■ **Problem to work on**
Reproduce every line of text in the material verbatim, leaving out the pictures.

■ **Dataset records**
====
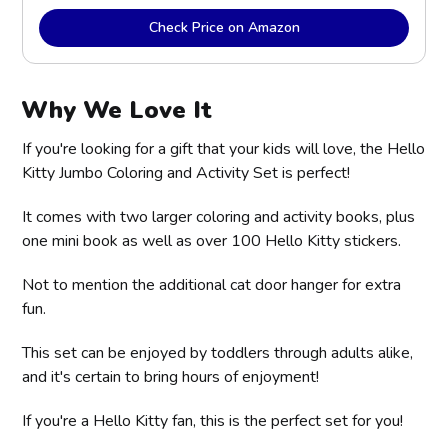
Check Price on Amazon
Why We Love It
If you're looking for a gift that your kids will love, the Hello
Kitty Jumbo Coloring and Activity Set is perfect!
It comes with two larger coloring and activity books, plus
one mini book as well as over 100 Hello Kitty stickers.
Not to mention the additional cat door hanger for extra
fun.
This set can be enjoyed by toddlers through adults alike,
and it's certain to bring hours of enjoyment!
If you're a Hello Kitty fan, this is the perfect set for you!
====
■ **Written response**
Check Price on Amazon
Why We Love It
If you're looking for a gift that your kids will love, the Hello
Kitty Jumbo Coloring and Activity Set is perfect!
It comes with two larger coloring and activity books, plus
one mini book as well as over 100 Hello Kitty stickers.
Not to mention the additional cat door hanger for extra
fun.
This set can be enjoyed by toddlers through adults alike,
and it's certain to bring hours of enjoyment!
If you're a Hello Kitty fan, this is the perfect set for you!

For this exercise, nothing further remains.